In September, I started the Executive Healthcare MBA at the University of St. Thomas. My children helped make the first day of school exciting for me. Initially they were worried that I would be the only “old” person in my class. I reassured them that most people would be around my age. They made breakfast for me and took many first day pictures. In the first month, I took the class, Managing Self and Others. I was learned the science behind different leadership styles and the probability of being effective with each style. I am now taking the following classes: Management of Organizational Behavior and Overview of the Healthcare System.

I have truly enjoyed privilege of learning. We just finished a case study on Southwest Airlines.
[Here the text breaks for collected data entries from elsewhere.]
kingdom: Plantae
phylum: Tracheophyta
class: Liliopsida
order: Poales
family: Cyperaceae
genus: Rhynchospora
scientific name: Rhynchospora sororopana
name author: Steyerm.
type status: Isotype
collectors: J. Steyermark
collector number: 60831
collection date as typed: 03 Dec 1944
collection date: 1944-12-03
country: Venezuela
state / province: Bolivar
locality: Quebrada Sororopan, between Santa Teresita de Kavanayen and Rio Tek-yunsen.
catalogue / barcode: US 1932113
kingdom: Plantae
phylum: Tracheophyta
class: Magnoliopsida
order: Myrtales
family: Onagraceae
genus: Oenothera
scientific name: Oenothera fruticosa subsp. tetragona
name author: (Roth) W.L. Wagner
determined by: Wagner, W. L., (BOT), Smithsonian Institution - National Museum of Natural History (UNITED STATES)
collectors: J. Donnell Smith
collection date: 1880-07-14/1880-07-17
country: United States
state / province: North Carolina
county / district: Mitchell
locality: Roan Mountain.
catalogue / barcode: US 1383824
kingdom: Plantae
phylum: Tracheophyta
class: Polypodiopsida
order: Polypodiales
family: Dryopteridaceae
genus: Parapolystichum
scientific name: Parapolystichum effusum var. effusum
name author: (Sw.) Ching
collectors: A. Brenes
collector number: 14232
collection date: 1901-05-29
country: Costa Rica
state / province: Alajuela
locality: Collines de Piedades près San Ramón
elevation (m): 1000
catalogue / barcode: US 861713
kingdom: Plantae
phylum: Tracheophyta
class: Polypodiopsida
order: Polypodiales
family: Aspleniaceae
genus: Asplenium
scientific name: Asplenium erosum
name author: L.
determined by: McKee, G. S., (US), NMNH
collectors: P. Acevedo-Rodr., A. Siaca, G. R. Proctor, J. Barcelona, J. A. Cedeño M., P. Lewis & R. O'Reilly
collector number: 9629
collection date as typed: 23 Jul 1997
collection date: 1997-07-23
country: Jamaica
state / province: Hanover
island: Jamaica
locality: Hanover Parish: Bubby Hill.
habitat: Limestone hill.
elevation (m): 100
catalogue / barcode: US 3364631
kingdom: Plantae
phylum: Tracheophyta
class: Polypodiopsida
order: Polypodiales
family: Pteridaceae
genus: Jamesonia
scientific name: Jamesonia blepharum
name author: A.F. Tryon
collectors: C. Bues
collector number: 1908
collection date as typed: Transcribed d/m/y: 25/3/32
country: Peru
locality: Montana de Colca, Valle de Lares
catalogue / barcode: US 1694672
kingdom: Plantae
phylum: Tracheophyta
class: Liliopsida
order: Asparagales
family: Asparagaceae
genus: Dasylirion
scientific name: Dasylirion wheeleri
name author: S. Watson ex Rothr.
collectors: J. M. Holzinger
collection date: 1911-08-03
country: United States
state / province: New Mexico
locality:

In a volatile market, Southwest Airlines led the industry with innovation, remained profitable for four decades and never laid off an employee due to economic downturn. The secret to their success appears to be their former CEO Herb Kelleher, and the organization he established. He entered the market not just to make money, but also to democratize the skies and make air travel affordable. He had a leadership style that was “fun” and “flamboyant”. In addition, he prioritized his employees above all and, in return, they exhibited excellent customer services. He was one of the few leaders that have the ability to drive for success in a fun, engaging environment. I want to be able to do that authentically. His favorite quote was “think small and act small and we’ll get bigger, think big and act big and we’ll get smaller”.

I love this quote. As I consider the goal of transforming as a leader, at times, I feel so ill equipped. I feel that transforming into the leader I want to be is a daunting endeavor. When I feel insecure, I think of Kelleher’s quote and focus on changing one small behavior or adding a small practice to my daily routine. I am confident that, in a year and a half, when I look back at all the small steps, I will have taken a significant journey.